Hacía casi cuarenta grados fuera. Entré en la sala de prensa de Moncloa y me desplomé en uno de los butacones. Ahora está muy de moda la meditación. Para los principiantes, recomiendan sesiones de quince minutos. Los ministros, después del Consejo, suelen tardar bastantes más en aparecer. Así que he decidido dedicar esos ratitos al arte de la contemplación.
Vino a mi cabeza una frase de Félix Bolaños: "Ser ministro... Ni se debe pedir ni se debe rechazar". Entonces, pensé: "¿Y si me toca a mí?". "¡Es imposible!", me corregí. Pero decidí -¡cuánto tardaban en salir!- imaginar esa aventura. Porque seguro que a Alberto Garzón, Ione Belarra o Irene Montero tampoco se les pasó por la cabeza que un día gobernarían el país.
Mi primera decisión importante sería mantener el pañuelo en la solapa de la americana. Por fin alguien reivindicaría el dandismo desde el poder. Un día le di ese consejó a Albert Rivera. No me hizo caso... y ya conocen el final.
Me sentaría, seguro, entre el ministro Castells -máximo exponente de la slow life que tanta falta nos hace- y Yolanda Díaz, a quien un día prometí convertirme a la hoz y el martini si seguía siendo tan amable.
Usaría a diario, por supuesto, la cartera con el nombre de mi ministerio; ésa que hoy sólo se emplea como atrezzo para las fotografías. ¡Si es que nos engañan hasta con el material escolar!
Al poco de empezar la perorata de Sánchez, sacaría la libreta y empezaría a tomar notas. Castells, imagino, me diría: "Chaval, no te va a servir de nada. El presidente cambia de opinión varias veces por semana".
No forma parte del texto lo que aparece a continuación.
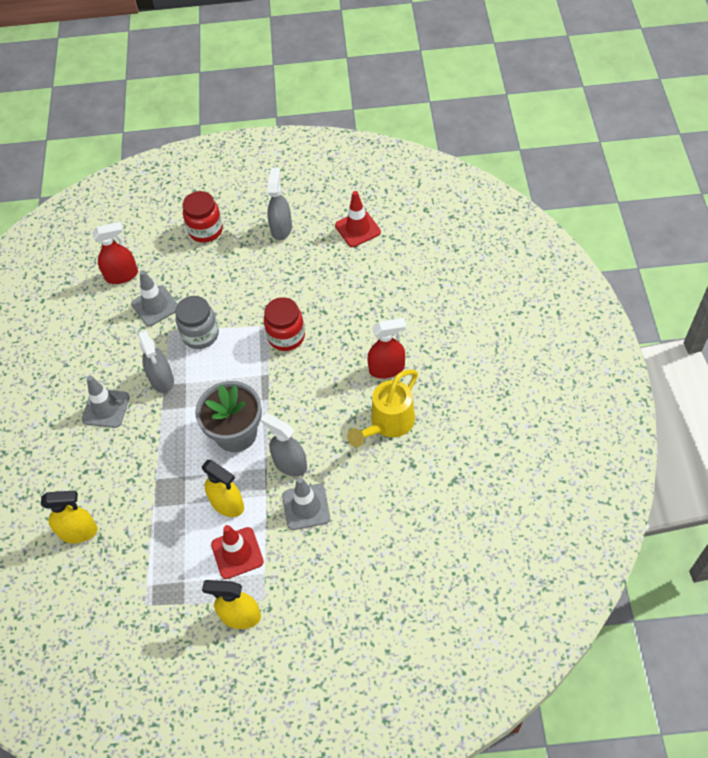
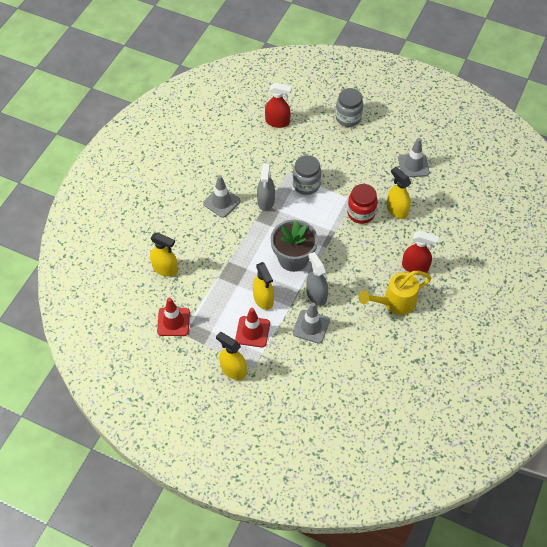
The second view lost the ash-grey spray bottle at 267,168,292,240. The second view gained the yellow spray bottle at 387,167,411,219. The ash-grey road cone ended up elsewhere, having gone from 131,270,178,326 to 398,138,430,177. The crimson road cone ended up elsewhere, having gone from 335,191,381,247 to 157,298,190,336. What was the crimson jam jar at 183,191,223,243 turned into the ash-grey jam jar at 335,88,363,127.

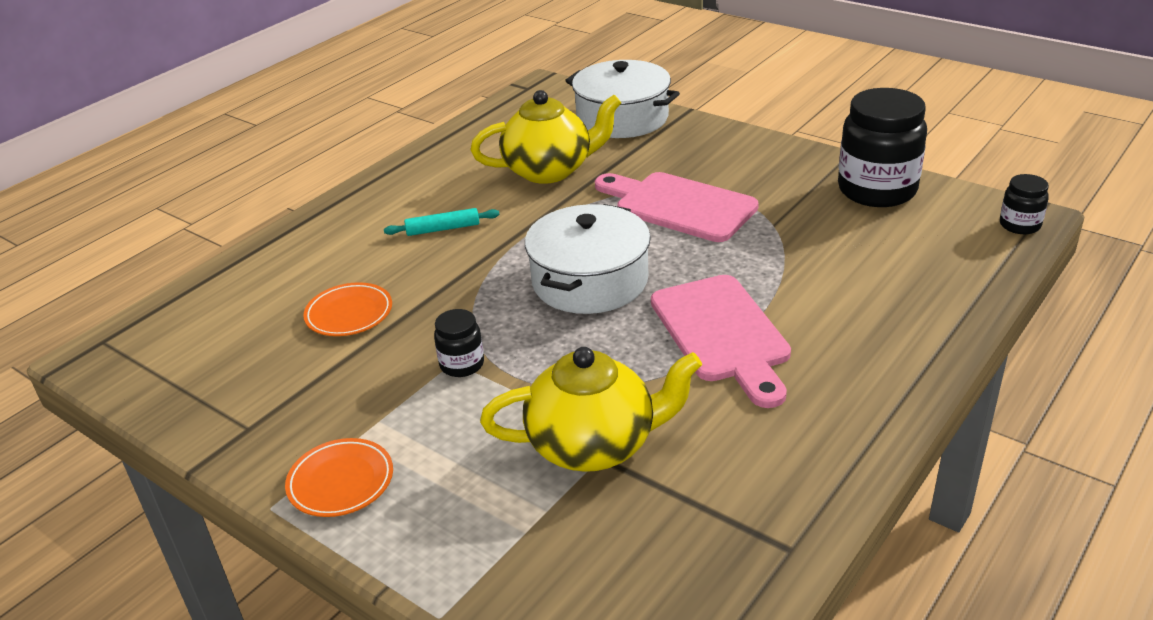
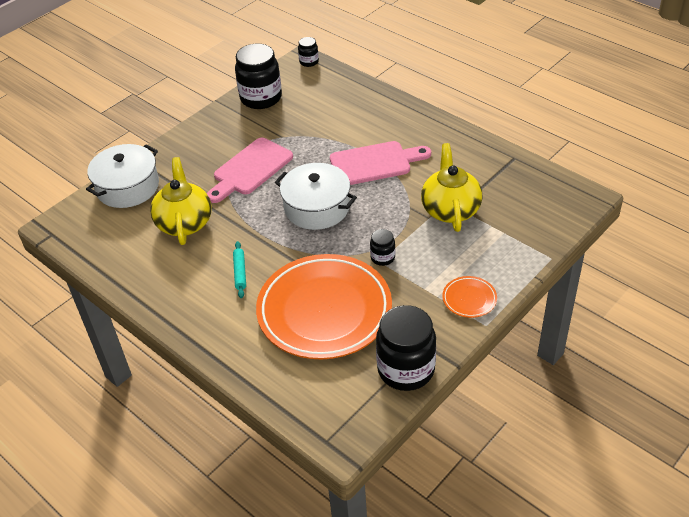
The second view gained the ebony jam jar at 376,305,436,391. The size of the bright orange flat dish at 303,282,392,336 changed by a factor of 2.49.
"¡Hot president!", chillan en Estados Unidos. Y tan hot. Me haría sudar a borbotones. Todo el cuaderno repleto de tachones. "No pactamos con Bildu, mejor sí; no indultamos a los presos del procés, mejor sí; con Pablo Iglesias ni a la vuelta de la esquina, mejor sí".
Mi relación con "Pedro" -intentaría llamarle así para sobrevivir a sus carniceras crisis de gobierno-, no obstante, sería buena. Mis primeros pasos en la profesión fueron parecidos a sus primeros pasos en las cumbres norteamericanas: con una alcachofa de Onda Cero, perseguía a mis potenciales entrevistados.
Tiene razón Bolaños. Ser ministro es una cabronada. El sueldo, las dietas y el chófer nunca serán suficientes. En plena deliberación, intentaría convencerme: "Todo esto lo hacemos por nuestro país". Pero después derramaría la mirada sobre mis compañeros y... bebería mucha agua.
Mi falta de conocimientos macroeconómicos la disimularía como tantos otros. Disculpen que no les mencione. Se trata de compañerismo. Miraría el móvil y asentiría a todo lo que dijese Nadia Calviño.
El país, eso siempre pasa, se caería a trozos. Lo bueno de una coalición es su pluralidad. Cada uno apostaríamos por una cosa distinta. Ante el desconcierto, para romper un poco el hielo, propondría decidir por referéndum. Así me ganaría a mis colegas de Esquerra Republicana.
Pero, ¿qué haría hasta que llegara la primera nómina? Con lo que gano hoy, ¡no podría vivir como un ministro! En España suceden cosas increíbles, se puede avalar con dinero público a quien ha cometido un delito. ¡Cómo no me iba a avalar a mí el Estado si estoy limpio!
No tengo coche, pero mi abuela, niña de la guerra, me ha enseñado a hacer de la necesidad virtud. Abandonaría Moncloa a la par que los periodistas, en bicicleta, con un maillot firmado por Miguel Induráin. Haciéndome el encontradizo, acabaría improvisando una rueda de prensa. A seiscientos metros, escondido, me estaría esperando algún amigo con el coche.
Salió, por fin, la plana mayor del Gobierno. Volví a la realidad y a mis apuntes de verdad: "Valle de los Caídos", "José Antonio", "fascismo". Me encontré mal. Salí al baño. Debí de haberme mareado. Había viajado del futuro al pasado sin pasar por el presente.